J. Podhoretz writes: “his problem was not with the notion of a homeland for the dispossessed Jewish tribe so much as it was with the continued existence of the tribe itself”.
So in other words Hitchens had a problem with the continued existence of Jewish identity?
That doesn’t seem like a worthwhile “problem” for someone to have. If gypsies, Basque people, Mayans, and Carpatho-Russians all have ethnic identities, how is having a Jewish ethnic identity some kind of problem?

It is one thing for people who change their religion to say their ethnic identity is no better spiritually or morally than anyone else’s, but I disagree that the existence of the ethnicity itself is some kind of problem.

“a tribe of which he was astonished to discover in midlife he was a member, on his mother’s side.”

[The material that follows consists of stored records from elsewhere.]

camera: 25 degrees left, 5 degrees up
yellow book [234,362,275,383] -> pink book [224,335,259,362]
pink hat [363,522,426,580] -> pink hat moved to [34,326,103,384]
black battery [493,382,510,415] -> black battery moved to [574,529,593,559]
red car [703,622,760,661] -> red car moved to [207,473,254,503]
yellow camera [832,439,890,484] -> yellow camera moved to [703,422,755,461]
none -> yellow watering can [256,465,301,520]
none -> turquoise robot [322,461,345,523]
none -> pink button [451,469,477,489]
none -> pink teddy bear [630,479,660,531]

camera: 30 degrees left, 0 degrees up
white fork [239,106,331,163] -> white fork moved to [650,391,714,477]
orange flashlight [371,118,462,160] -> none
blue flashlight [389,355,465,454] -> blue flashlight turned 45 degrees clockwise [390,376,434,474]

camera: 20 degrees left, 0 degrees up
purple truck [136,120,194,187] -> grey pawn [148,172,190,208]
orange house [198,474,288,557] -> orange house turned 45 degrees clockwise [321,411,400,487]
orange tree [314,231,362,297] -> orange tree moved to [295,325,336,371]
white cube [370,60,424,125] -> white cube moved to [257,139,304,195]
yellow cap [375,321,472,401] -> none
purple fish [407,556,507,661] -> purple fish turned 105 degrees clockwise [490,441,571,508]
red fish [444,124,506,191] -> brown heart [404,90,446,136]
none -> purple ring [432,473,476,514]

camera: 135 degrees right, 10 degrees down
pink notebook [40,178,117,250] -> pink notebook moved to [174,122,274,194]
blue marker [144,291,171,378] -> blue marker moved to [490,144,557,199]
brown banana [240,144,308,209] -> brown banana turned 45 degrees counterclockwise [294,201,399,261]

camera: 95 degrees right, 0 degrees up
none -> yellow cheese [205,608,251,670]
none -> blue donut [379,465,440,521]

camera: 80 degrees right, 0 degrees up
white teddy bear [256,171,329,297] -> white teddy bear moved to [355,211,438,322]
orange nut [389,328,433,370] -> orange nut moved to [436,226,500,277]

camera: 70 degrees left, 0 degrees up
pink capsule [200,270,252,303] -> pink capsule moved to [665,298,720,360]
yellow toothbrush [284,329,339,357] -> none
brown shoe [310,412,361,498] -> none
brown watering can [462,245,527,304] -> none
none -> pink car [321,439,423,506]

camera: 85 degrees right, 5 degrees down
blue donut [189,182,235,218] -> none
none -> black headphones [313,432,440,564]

Probably tons of Europeans have some Jewish ancestry. Palestinians even more. This shouldn’t be a reason to be astonished. People should be treated the same and treat others with the same kindness regardless of ethnicity. Finding out you have one ethnicity or another shouldn’t change your own morality.

“And yes, I file this piety under the same heading as his brother-in-law Elliott Abrams’s belief that Jews are a covenantal community, with God, and that’s why we’re not to intermarry or he will shun you.”

And Jews were the creator of the covenant and the creator of the god they make they covenant with. aye yi yi

Today I read a much better comment re god: Now he knows. On his inherited unchosen jewishness: reap, you bloggers! He wrote that Kissinger is a war criminal, and that Mother Theresa was a scam. Now what?